I had written the simple program below, convinced it would absorb all keystrokes I hit and, when I hit q, it would print the previous keys as a single string.
import System.IO
main = do
hSetBuffering stdin NoBuffering
hSetEcho stdin False
x <- takeWhile (/= 'q') <$> sequence (repeat getChar)
print x
But that's not the case.
It's not that keys are not read, as it's obvious when I change the longest line to
x <- takeWhile (/= 'q') <$> sequence (repeat (getChar >>= \c -> print c >> return c))
which does print the characters one by one as I type them; but the q doesn't cause the loop to exit.
My understanding is that sequence is not lazy, in the sense that it will try to run the infinite list of getChar actions before takeWhile has a chance to start its job.

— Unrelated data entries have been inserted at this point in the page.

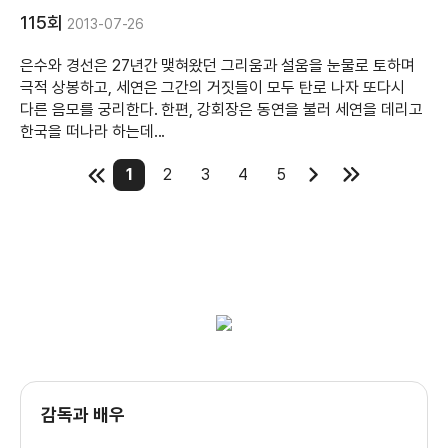
115회
2013-07-26
은수와 경선은 27년간 맺혀왔던 그리움과 설움을 눈물로 토하며
극적 상봉하고, 세연은 그간의 거짓들이 모두 탄로 나자 또다시
다른 음모를 궁리한다. 한편, 강회장은 동연을 불러 세연을 데리고
한국을 떠나라 하는데...
1
2
3
4
5
감독과 배우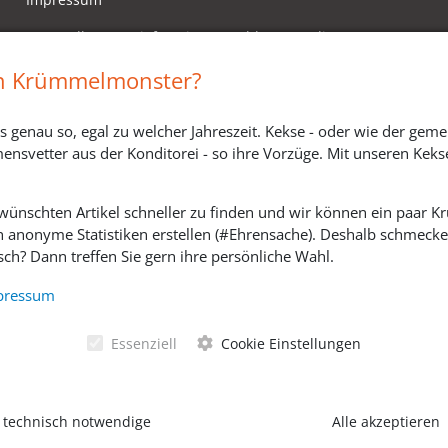
Versandkosten, Lieferzeiten & Zahlungsmodi
Widerrufsbelehrung
in Krümmelmonster?
s genau so, egal zu welcher Jahreszeit. Kekse - oder wie der geme
ensvetter aus der Konditorei - so ihre Vorzüge. Mit unseren Keks
ewünschten Artikel schneller zu finden und wir können ein paar
h anonyme Statistiken erstellen (#Ehrensache). Deshalb schmecken 
ch? Dann treffen Sie gern ihre persönliche Wahl.
SOZIALE MEDIEN
pressum
Essenziell
Cookie Einstellungen
 technisch notwendige
Alle akzeptieren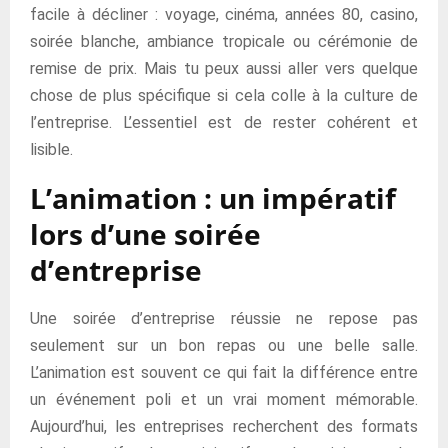
facile à décliner : voyage, cinéma, années 80, casino,
soirée blanche, ambiance tropicale ou cérémonie de
remise de prix. Mais tu peux aussi aller vers quelque
chose de plus spécifique si cela colle à la culture de
l’entreprise. L’essentiel est de rester cohérent et
lisible.
L’animation : un impératif
lors d’une soirée
d’entreprise
Une soirée d’entreprise réussie ne repose pas
seulement sur un bon repas ou une belle salle.
L’animation est souvent ce qui fait la différence entre
un événement poli et un vrai moment mémorable.
Aujourd’hui, les entreprises recherchent des formats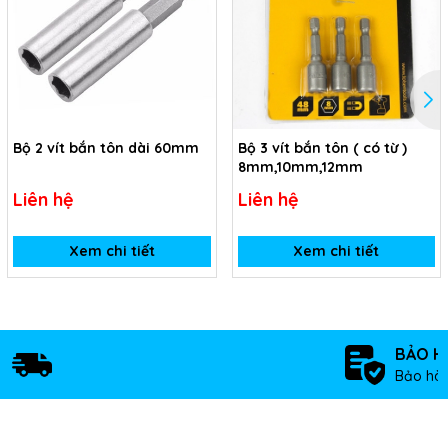
Bộ 2 vít bắn tôn dài 60mm
Bộ 3 vít bắn tôn ( có từ )
8mm,10mm,12mm
Liên hệ
Liên hệ
Xem chi tiết
Xem chi tiết
BẢO H
Bảo hàn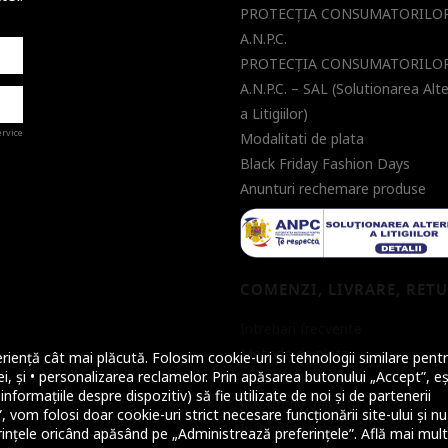
PROTECŢIA CONSUMATORILOR
A.N.P.C.
PROTECŢIA CONSUMATORILOR
A.N.P.C. – SAL (Solutionarea Alt
a Litigiilor)
ervice
Modalitati de plata
Black Friday Fashion Days
Anunturi rechemare produse
a de
COMENZI, LIVRARE, RET
Intrebari frecvente
Metode de plata
riență cât mai plăcută. Folosim cookie-uri si tehnologii similare pentr
i, și • personalizarea reclamelor. Prin apăsarea butonului „Accept”, eș
Metode de livrare
nformațiile despre dispozitiv) să fie utilizate de noi și de partenerii
Informatii garantii
 vom folosi doar cookie-uri strict necesare funcționării site-ului și nu
Informatii retur
ințele oricând apăsând pe „Administrează preferințele”. Află mai mul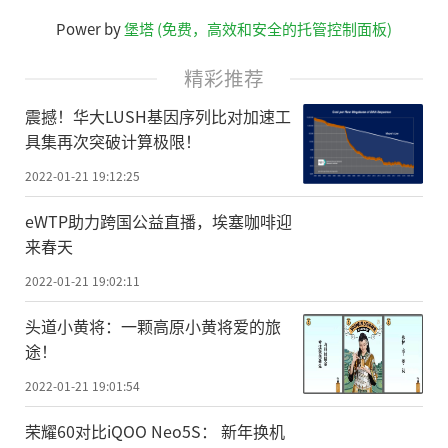
Power by
堡塔 (免费，高效和安全的托管控制面板)
精彩推荐
震撼！华大LUSH基因序列比对加速工
具集再次突破计算极限！
2022-01-21 19:12:25
eWTP助力跨国公益直播，埃塞咖啡迎
来春天
2022-01-21 19:02:11
头道小黄将：一颗高原小黄将爱的旅
途！
2022-01-21 19:01:54
荣耀60对比iQOO Neo5S： 新年换机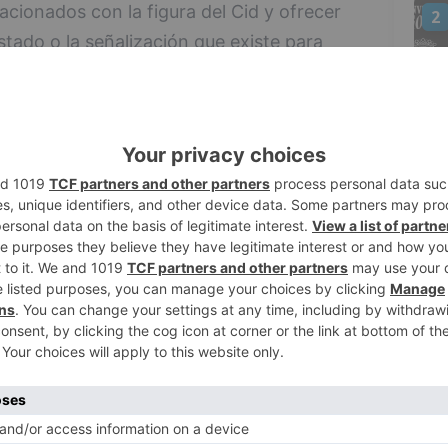
acionados con la figura del Cid y ofrecer
2
tado o la señalización que existe para
lo busca 'padrinos y madrinas' que se
rie de enclaves ya definidos en la web
ar otros a propuesta de los propios
3
drinas' que se encargen de supervisar una
s en la web aunque no se descarta
e los propios seguidores de la página.
nto del público en general los diferentes
4
id, de un modo sencillo, ordenado
do", explica Gregorio González Vilches,
 web, que añade que, para lograr este
aves incorpora información "atendiendo a la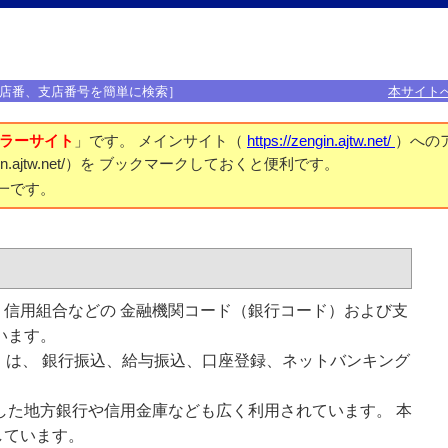
店番、支店番号を簡単に検索］
本サイト
ラーサイト
」です。 メインサイト（
https://zengin.ajtw.net/
）への
engin.ajtw.net/）を ブックマークしておくと便利です。
一です。
信用組合などの 金融機関コード（銀行コード）および支
います。
）は、 銀行振込、給与振込、口座登録、ネットバンキング
した地方銀行や信用金庫なども広く利用されています。 本
しています。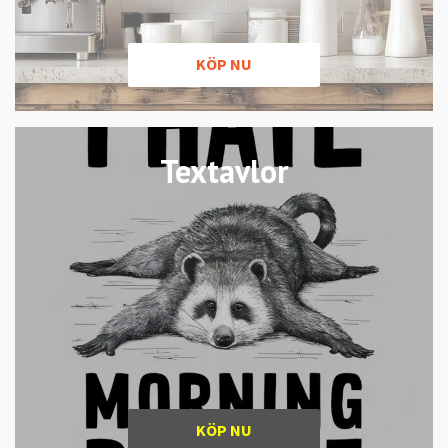
KÖP NU
Textavlor
KÖP NU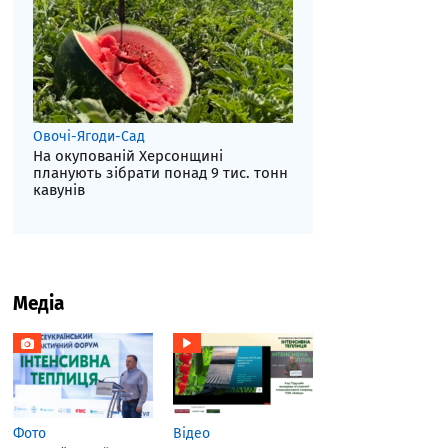
Овочі-Ягоди-Сад
На окупованій Херсонщині
планують зібрати понад 9 тис. тонн
кавунів
Медіа
Фото
Відео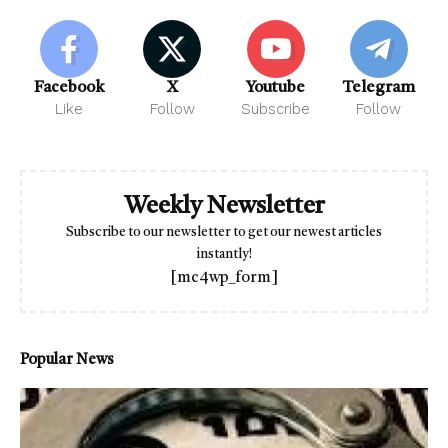
Facebook
X
Youtube
Telegram
Like
Follow
Subscribe
Follow
Weekly Newsletter
Subscribe to our newsletter to get our newest articles
instantly!
[mc4wp_form]
Popular News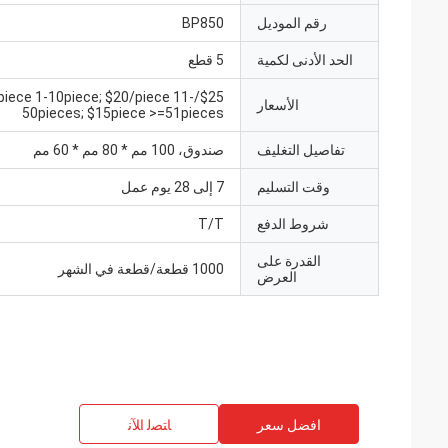
رقم الموديل
BP850
الحد الأدنى لكمية
5 قطع
$25/piece 1-10piece; $20/piece 11-
الأسعار
50pieces; $15piece >=51pieces
تفاصيل التغليف
صندوق، 100 مم * 80 مم * 60 مم
وقت التسليم
7 إلى 28 يوم عمل
شروط الدفع
T/T
القدرة على
1000 قطعة/قطعة في الشهر
العرض
افضل سعر
ﺎﺘﺼﻟ ﺍﻶﻧ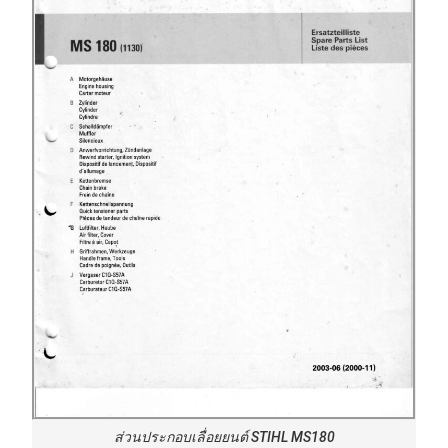
ส่วนประกอบเลื่อยยนต์ STIHL MS180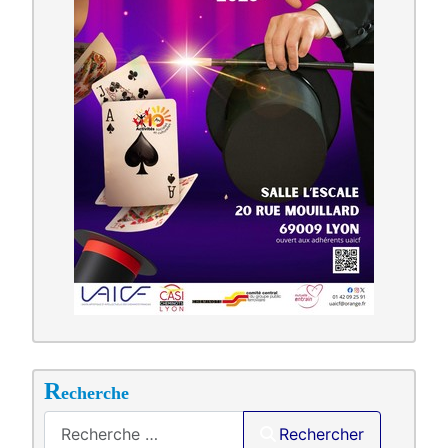
R
echerche
Saisir .
Rechercher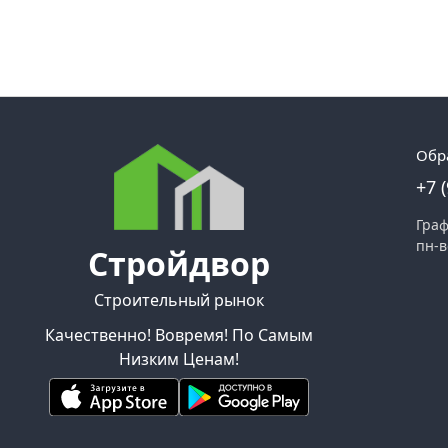
Обр
+7 
Граф
пн-в
Стройдвор
Строительный рынок
Качественно! Вовремя! По Самым
Низким Ценам!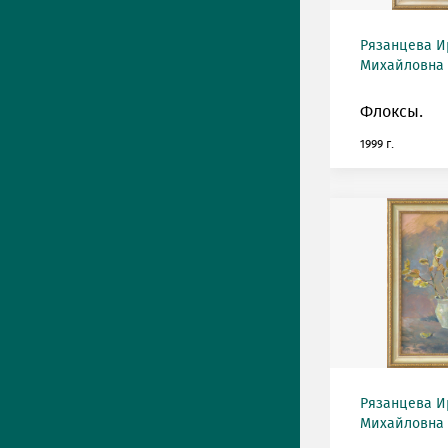
Рязанцева И
Михайловна (
Флоксы.
1999 г.
Рязанцева И
Михайловна (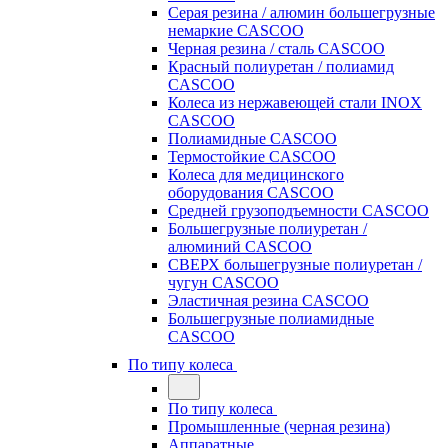
Серая резина / алюмин большегрузные
немаркие CASCOO
Черная резина / сталь CASCOO
Красный полиуретан / полиамид
CASCOO
Колеса из нержавеющей стали INOX
CASCOO
Полиамидные CASCOO
Термостойкие CASCOO
Колеса для медицинского
оборудования CASCOO
Средней грузоподъемности CASCOO
Большегрузные полиуретан /
алюминий CASCOO
СВЕРХ большегрузные полиуретан /
чугун CASCOO
Эластичная резина CASCOO
Большегрузные полиамидные
CASCOO
По типу колеса
По типу колеса
Промышленные (черная резина)
Аппаратные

If that's the case, then what other options do I have?
If the intent is clear form the snippet above, I can add that in the real application getChar would be swapped with a function that does c <- getChar and then makes a processing on it.
You may consider a little helper action for that purpose:
getInput :: Char -> IO Char
getInput previous = do
c <- getChar
if c == 'q' then return previous else getInput c
This would enable you to get x like
x <- getInput ' '
or with some other appropriate default value instead of ' '.
If you truly want a one-liner, you can always use fix to convert any recursive action into a lambda expression.
First, then,
import Data.Function
and then
x <- (fix $ \rec previous -> getChar >>= \c -> if c == 'q' then return previous else rec c) ' '